Results:Correlation coefficients (R2) indicate linearity for ACh and Ch in culture media in the calibration range. During the six-min separation, ACh elutes at 3.8 min and Ch at 5.1 min. Deuterium-labeled ACh, when incubated in cell culture media for 4 and 24 hours, with and without splenocytes, showed a small but statistically significant loss of ACh after 24 h compared to 0 time media controls. However, the average loss of ACh was less than 10% and was not affected by the presence of splenocytes, suggesting that it was due to chemical hydrolysis. Incubation for 4 hr with and without splenocytes did not affect recovery of ACh. Treatment of splenocytes with isoproterenol for 4 hours did not cause significant release of ACh. However, significant release of ACh was detected after 24 hours exposure to isoproterenol or T cell activation. Media from untreated splenocytes had an ACh concentration of 0.14 +/- 0.07 mcg/mL. Isoproterenol treated had 0.28 +/- 0.14 mcg/mL, T-cell activated had 0.32 +/- 0.17 mg/mL, and isoproterenol + T-cell activation had 0.47 +/- 0.16 mcg/mL. Using a 1-way analysis of variance, statistically significant differences were detected between each of these groups.
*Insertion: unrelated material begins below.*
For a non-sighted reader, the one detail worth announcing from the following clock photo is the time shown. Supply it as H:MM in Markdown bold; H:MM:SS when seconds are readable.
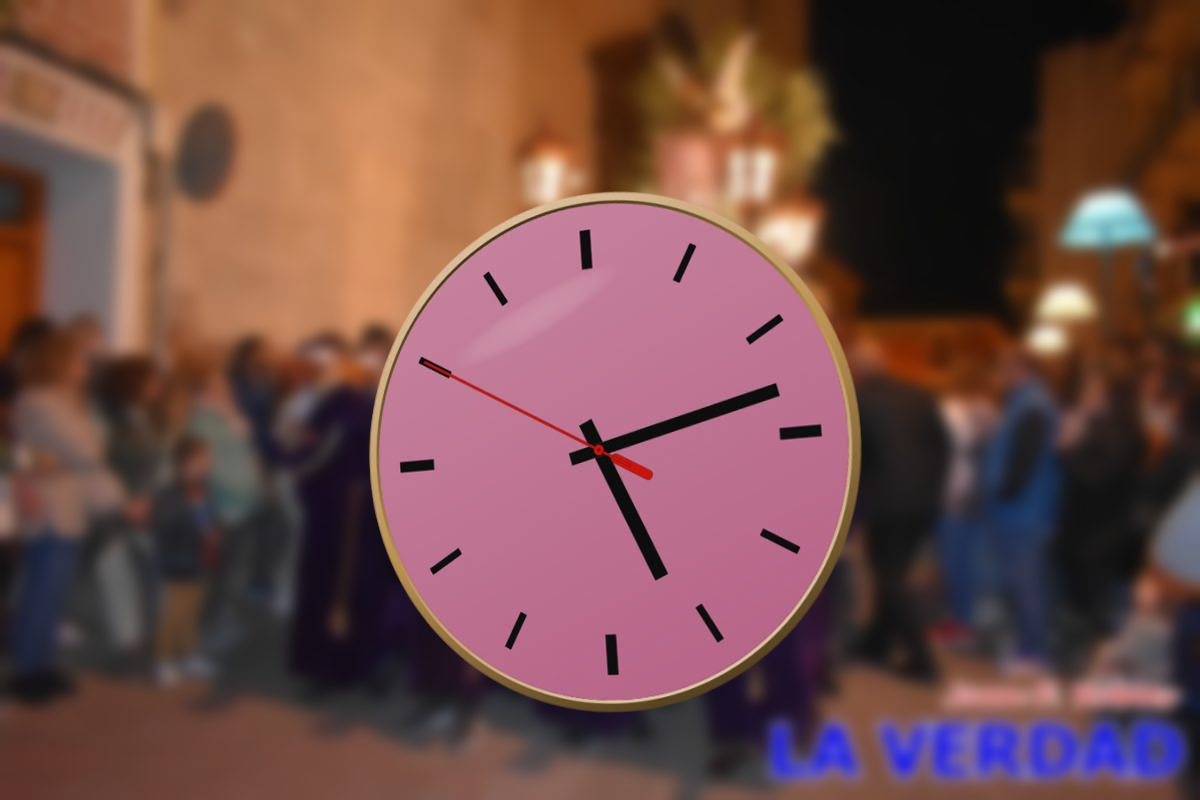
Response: **5:12:50**
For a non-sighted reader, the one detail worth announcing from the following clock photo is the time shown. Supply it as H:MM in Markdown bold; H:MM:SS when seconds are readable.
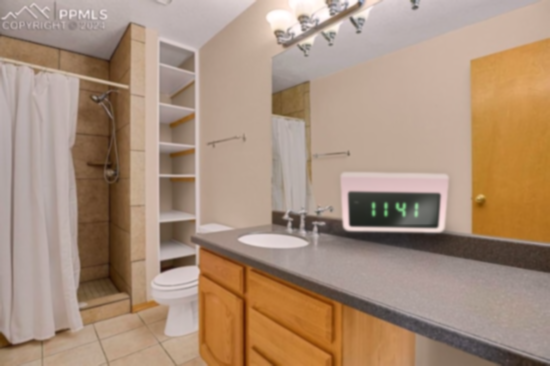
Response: **11:41**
Conclusion: The developed LC-MS/MS assay for quantification of ACh and Ch in cell culture media can be applied to the investigation of the cholinergic anti-inflammatory pathway in isolated splenocytes. Statistically significant differences in ACh release between control splenocytes and those treated with isoproterenol and T-cell activation can be detected. Quantitative investigation of this pathway helps provide an improved understanding of ACh dynamics as a mediator released from leukocytes. Further studies using this model and methodology will provide novel insights into cholinergic anti-inflammatory mechanisms and other immunomodulatory actions of non-neuronal ACh.